We walked then in silence for twenty minutes until I saw the porch light gleam through the gallimaufry of trees—every sort of tree—if I’d been explaining things to him. I was happy to be at the cabin, tired of this man and his urgency, his importance.
Stand over there, I said, and he walked to the flowerbed, looking around him, checking for an out, a dash into the woods, the place in the play that says Exeunt. A good place for him to leave the stage, I thought, there beside Hobbes, Hobbes the groundling.
Would you like a sherry, I said, standing in the doorway. I could see him itching to run, wondering whether I’d miss, knowing I would not.
I don’t drink, he said.
Fair enough. What time is it?
He looked: Five.
I kept the rifle on him. Now tell me you did not shoot the dog.
I had nothing to do with it.
Say it again.
I did not shoot the dog. It ran at me along the trail but was only barking at me.
Tiredness and stress must have brought him off his guard. I saw the turmoil in him as he tried to take back what he’d just said. A policeman should know more than to open his mouth unless he knows what’s coming out of it. All the men who march themselves off to prison with their own mouths.
What do you mean, I said, that he was only barking?
He pursed his lips, sullen, and lifted low and murderous eyes to me that met the Enfield staring back.
Answer me that question, I said. Answer it now.

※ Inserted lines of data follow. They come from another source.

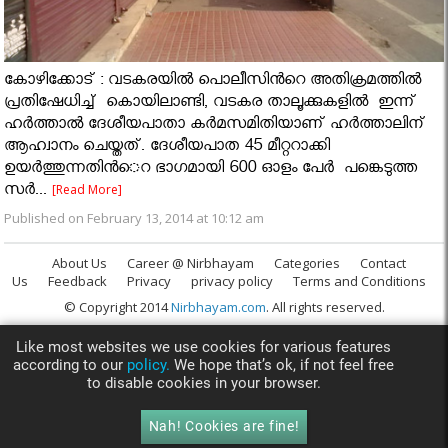
കോഴിക്കോട് : വടകരയില്‍ പൊലീസിന്‍റെ അതിക്രമത്തില്‍
പ്രതിഷേധിച്ച് കൊയിലാണ്ടി, വടകര താലൂക്കുകളില്‍ ഇന്ന്
ഹർത്താൽ ദേശീയപാതാ കര്‍മസമിതിയാണ് ഹര്‍ത്താലിന്
ആഹ്വാനം ചെയ്തത്. ദേശീയപാത 45 മീറ്ററാക്കി
ഉയര്‍ത്തുന്നതിന്‍െറ ഭാഗമായി 600 ഓളം പേർ പങ്കെടുത്ത
സര്‍...
[Read More]
Published on February 13, 2014 at 10:12 am
About Us
Career @ Nirbhayam
Categories
Contact
Us
Feedback
Privacy
privacy policy
Terms and Conditions
© Copyright 2014
Nirbhayam.com
. All rights reserved.
Like most websites we use cookies for various features
according to our
policy.
We hope that’s ok, if not feel free
to disable cookies in your browser.
Nah! Cookies are fine!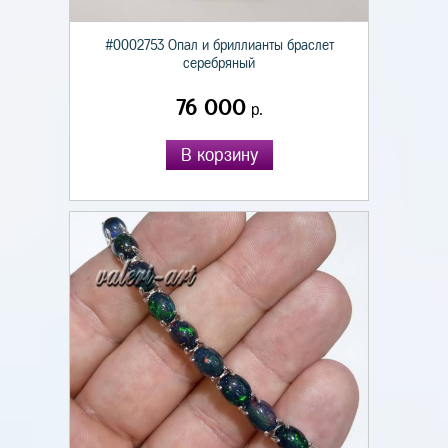
#0002753 Опал и бриллианты браслет
серебряный
76 000
р.
В корзину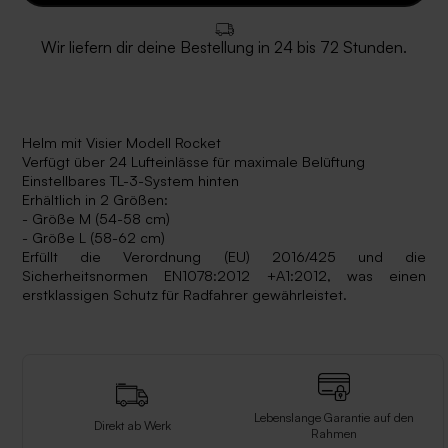
Wir liefern dir deine Bestellung in 24 bis 72 Stunden.
Helm mit Visier Modell Rocket
Verfügt über 24 Lufteinlässe für maximale Belüftung
Einstellbares TL-3-System hinten
Erhältlich in 2 Größen:
- Größe M (54-58 cm)
- Größe L (58-62 cm)
Erfüllt die Verordnung (EU) 2016/425 und die
Sicherheitsnormen EN1078:2012 +A1:2012, was einen
erstklassigen Schutz für Radfahrer gewährleistet.
Lebenslange Garantie auf den
Direkt ab Werk
Rahmen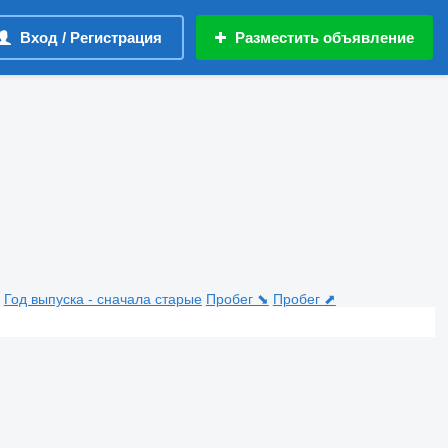
Вход / Регистрация
Разместить объявление
Год выпуска - сначала старые
Пробег ⬊
Пробег ⬈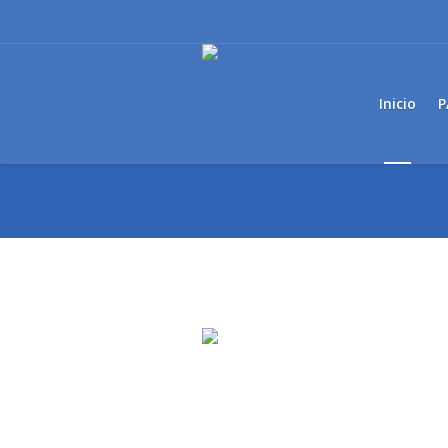
Inicio
P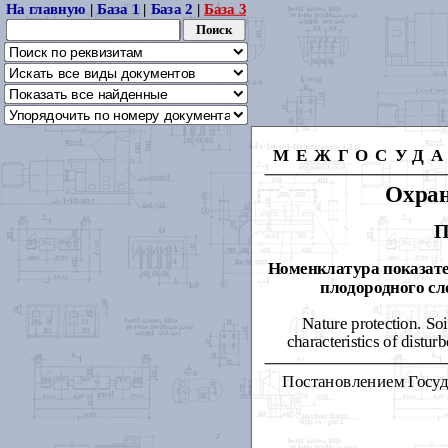
На главную
|
База 1
|
База 2
|
База 3
МЕЖГОСУД
Охра
Номенклатура показат
плодородного сл
Nature protection. Soi
characteristics of disturb
Постановлением Госуда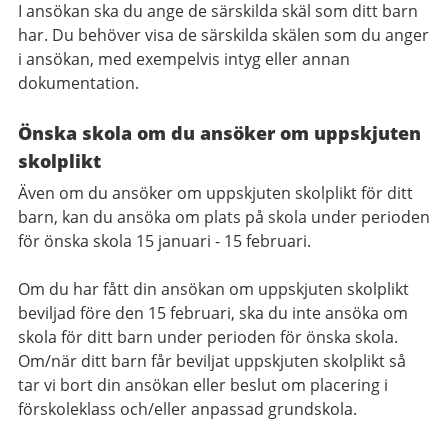
I ansökan ska du ange de särskilda skäl som ditt barn
har. Du behöver visa de särskilda skälen som du anger
i ansökan, med exempelvis intyg eller annan
dokumentation.
Önska skola om du ansöker om uppskjuten
skolplikt
Även om du ansöker om uppskjuten skolplikt för ditt
barn, kan du ansöka om plats på skola under perioden
för önska skola 15 januari - 15 februari.
Om du har fått din ansökan om uppskjuten skolplikt
beviljad före den 15 februari, ska du inte ansöka om
skola för ditt barn under perioden för önska skola.
Om/när ditt barn får beviljat uppskjuten skolplikt så
tar vi bort din ansökan eller beslut om placering i
förskoleklass och/eller anpassad grundskola.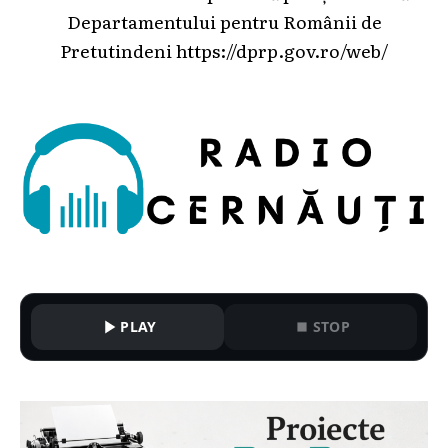
Departamentului pentru Românii de
Pretutindeni
https://dprp.gov.ro/web/
PLAY
STOP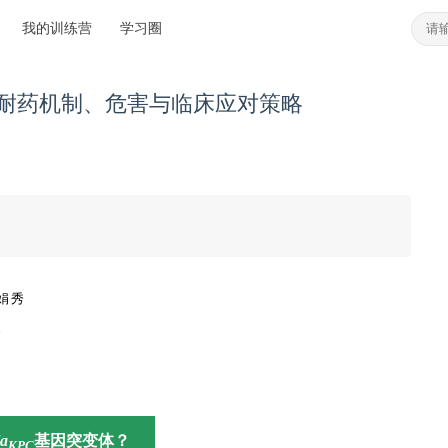
我的训练营
学习圈
——耐药机制、危害与临床应对策略
娟秀
天
la
基因突变体？
KPC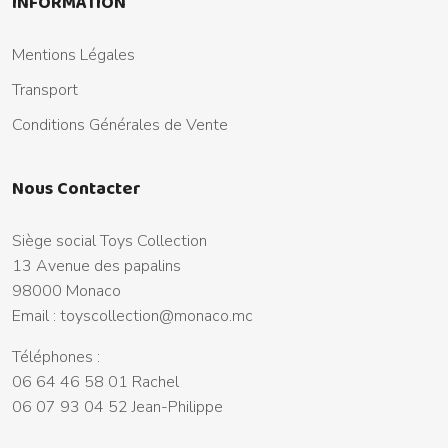
INFORMATION
Mentions Légales
Transport
Conditions Générales de Vente
Nous Contacter
Siège social Toys Collection
13 Avenue des papalins
98000 Monaco
Email :
toyscollection@monaco.mc
Téléphones :
06 64 46 58 01 Rachel
06 07 93 04 52 Jean-Philippe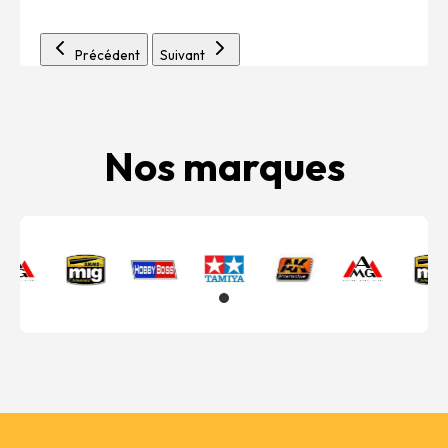
Précédent
Suivant
Nos marques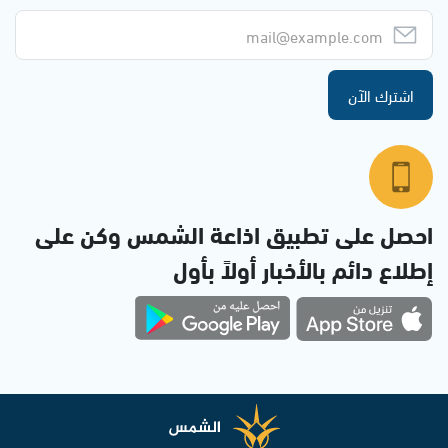
اشترك الآن
احصل على تطبيق اذاعة الشمس وكن على
إطلاع دائم بالأخبار أولاً بأول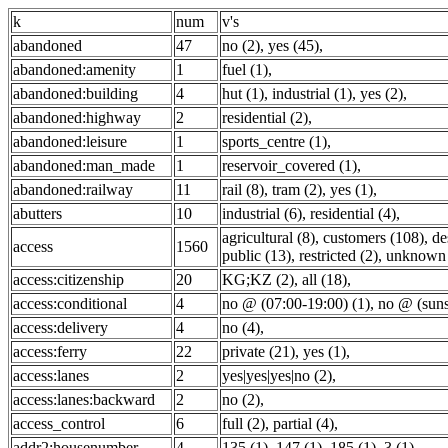
k
num
v's
abandoned
47
no (2)
,
yes (45)
,
abandoned:amenity
1
fuel (1)
,
abandoned:building
4
hut (1)
,
industrial (1)
,
yes (2)
,
abandoned:highway
2
residential (2)
,
abandoned:leisure
1
sports_centre (1)
,
abandoned:man_made
1
reservoir_covered (1)
,
abandoned:railway
11
rail (8)
,
tram (2)
,
yes (1)
,
abutters
10
industrial (6)
,
residential (4)
,
agricultural (8)
,
customers (108)
,
de
access
1560
public (13)
,
restricted (2)
,
unknown 
access:citizenship
20
KG;KZ (2)
,
all (18)
,
access:conditional
4
no @ (07:00-19:00) (1)
,
no @ (sunse
access:delivery
4
no (4)
,
access:ferry
22
private (21)
,
yes (1)
,
access:lanes
2
yes|yes|yes|no (2)
,
access:lanes:backward
2
no (2)
,
access_control
6
full (2)
,
partial (4)
,
addr2:housenumber
4
135 (1)
,
147 (1)
,
185 (1)
,
3 (1)
,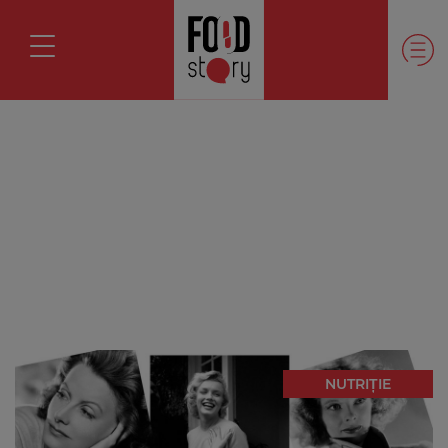
NUTRIȚIE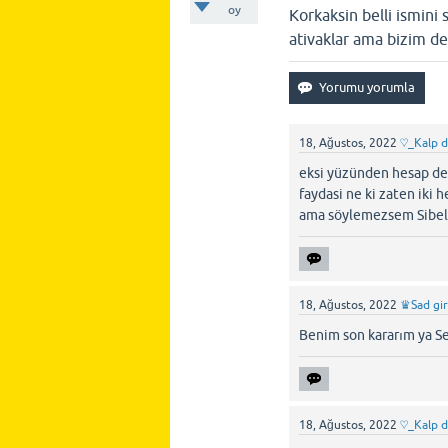
oy
Korkaksin belli ismini
ativaklar ama bizim de
18, Ağustos, 2022
♡_Kalp 
eksi yüzünden hesap d
faydasi ne ki zaten iki 
ama söylemezsem Sibel 
18, Ağustos, 2022
♛Sad gi
Benim son kararım ya Se
18, Ağustos, 2022
♡_Kalp 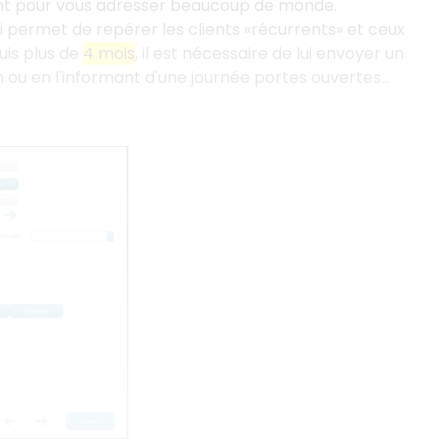
isant pour vous adresser beaucoup de monde.
i permet de repérer les clients «récurrents» et ceux
uis plus de
4 mois
, il est nécessaire de lui envoyer un
on ou en l'informant d'une journée portes ouvertes…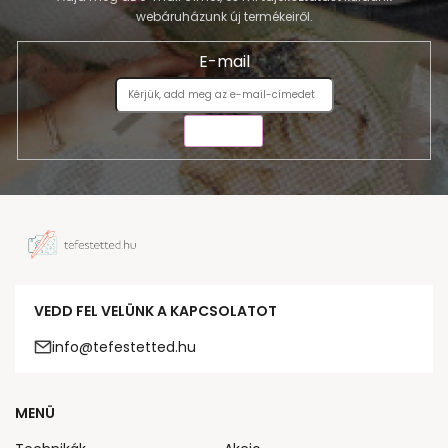
webáruházunk új termékeiről.
E-mail
KÜLDÉS
VEDD FEL VELÜNK A KAPCSOLATOT
info@tefestetted.hu
MENÜ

IF A MAN WHISPERS SOMETHING TO YOU IN GERMAN, and you don’t speak that language, you won’t understand a word of it: he could be talking philosophy or cursing your parents. If he shouts the same thing or different German words at you, you still won’t understand a thing. When a dog lifts his head and howls while keeping his eyes on you, slightly from the side, it means he’s playful but knows you’re putting one over on him. If he puts his head back and barks at you full on, down from the stomach, he wants to play. If he growls from the stomach when you grab him and looks sideways at you, it’s pure affection, but if he growls straight ahead and shallow from the teeth, it’s a one-second warning. If you don’t understand his language, it’s all noise. Those men abroad in the woods did not, I think, understand my Shakespeare, though every word of it was English and I spoke carefully. I may as well have been barking at them. Time makes dogs of us.